Mirum gains an edge over rival Albireo in pediatric liver disease thanks to a higher dose

Like two crafty boxers, Albireo and Mirum Pharmaceuticals are bobbing and weaving, answering punches with counterpunches, in their battle to treat a trio of pediatric liver diseases with their respective ileal bile acid transporter (iBAT) drugs.

Two weeks after Albireo reported positive phase 3 results in Alagille syndrome (ALGS) for its drug Bylvay, Mirum has one-upped its rival by turning in positive results in progressive familial intrahepatic cholestasis (PFIC) for its treatment Livmarli.

Making their competition that much more interesting is that while Albireo already owns an approval in PFIC, Mirum has gained one in ALGS. These nods came two months apart last year. Now both drugs are set up for FDA approvals in the diseases they don't already treat.

The hereditary conditions cause a buildup of bile acid in the liver, requiring patients to undergo transplants to stay alive. Life expectancy is shorter with PFIC, with only 50% of patients making it past age 10.

As for Livmarli’s new study results, the phase 3 March trial enrolled 93 PFIC patients under the age of 18. Livmarli delivered statistically significant improvements in the relentless itching (pruritis) that accompanies the condition versus placebo. It also provided more bile acid clearance from the liver.

But the biggest takeaway for Mirum chief scientific officer Pamela Vig, Ph.D., was the effect triggered by higher dosing compared to that in the company’s previous phase 2 trial.

“It has had an incredible effect, where we see a doubling of the serum bile acid reductions,” Vig said in an interview.

In addition, Livmarli delivered a 1.8-point improvement over placebo on a scale that measures a patients' itch symptoms, Vig said. A 1-point improvement and above is "clinically meaningful," she noted

"I don’t think even we were expecting to see that sort of effect," Vig added.

In the study, patients were given 570 micro-grams of treatment per kilogram of body weight twice a day. In the previous study, patients received 266 micro-grams per kilogram of body weight once a day. Then later in that study, patients were given that dose twice daily.   
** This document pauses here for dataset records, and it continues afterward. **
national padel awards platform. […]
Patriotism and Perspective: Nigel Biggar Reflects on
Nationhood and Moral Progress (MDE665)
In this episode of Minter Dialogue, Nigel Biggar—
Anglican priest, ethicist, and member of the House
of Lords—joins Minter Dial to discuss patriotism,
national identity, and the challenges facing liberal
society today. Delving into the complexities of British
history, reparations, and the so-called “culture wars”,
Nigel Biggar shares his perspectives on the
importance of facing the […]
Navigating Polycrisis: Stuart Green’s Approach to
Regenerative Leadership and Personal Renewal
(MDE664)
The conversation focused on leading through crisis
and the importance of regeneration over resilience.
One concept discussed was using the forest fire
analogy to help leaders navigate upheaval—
“We knew that if we were to increase the dosing hypothesis, that we may see a greater proportion of responders and that played out,” Vig said.
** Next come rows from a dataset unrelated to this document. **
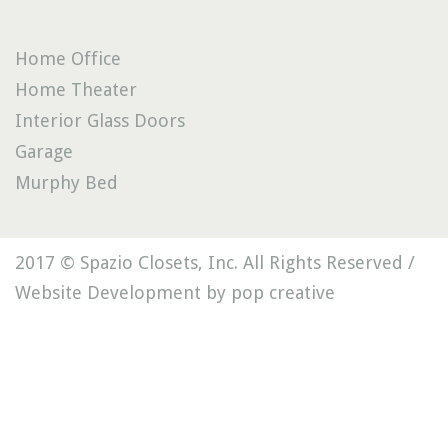
Home Office
Home Theater
Interior Glass Doors
Garage
Murphy Bed
2017 © Spazio Closets, Inc. All Rights Reserved /
Website Development by pop creative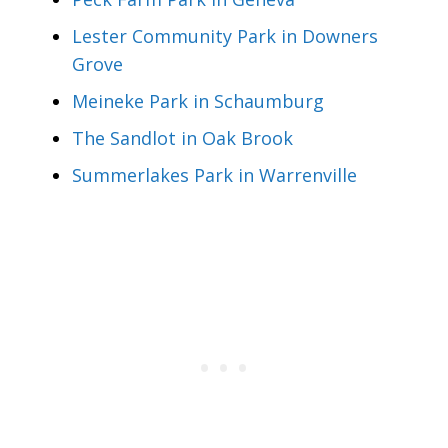
Lester Community Park in Downers
Grove
Meineke Park in Schaumburg
The Sandlot in Oak Brook
Summerlakes Park in Warrenville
Pushing the dosage higher has given Livmarli a competitive edge over Bylvay, according to analysts at Evercore ISI. While warning that cross-trial comparisons are far from conclusive—especially for different indications—the analysts point to Livmarli’s advantages over Bylvay in response rate (62% versus 35%), pruritis score (-1.8 versus -1.1) and serum bile acid changes.
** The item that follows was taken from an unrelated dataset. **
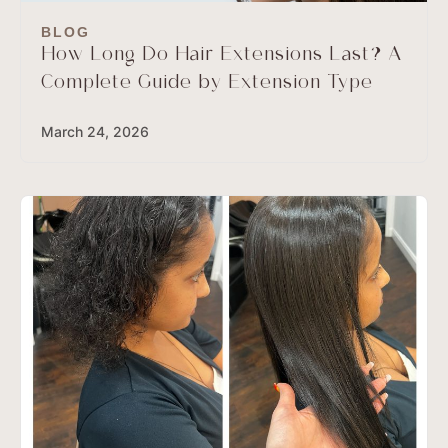
BLOG
How Long Do Hair Extensions Last? A
Complete Guide by Extension Type
March 24, 2026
In the second quarter, Livmarli generated sales of $17.5 million in treating the larger patient population in ALGS. Bylvay garnered $5.9 million in sales during that period in PFIC. Evercore projects peak sales potential for Livmarli in ALGS alone at $850 million.

Both companies are developing their iBAT inhibitors to treat another pediatric liver disease, biliary atresia (BA), which has the largest patient population. Mirum plans to read out a phase 2 trial in that indication next year, while Albireo’s phase 3 study readout is expected in 2024.

“Mirum continues to remind us of the importance of execution and as such may be able to make more out of PFIC’s unmet need,” the Evercore ISI analysts said. “This will become relevant again as the two companies are gearing up to compete in BA.”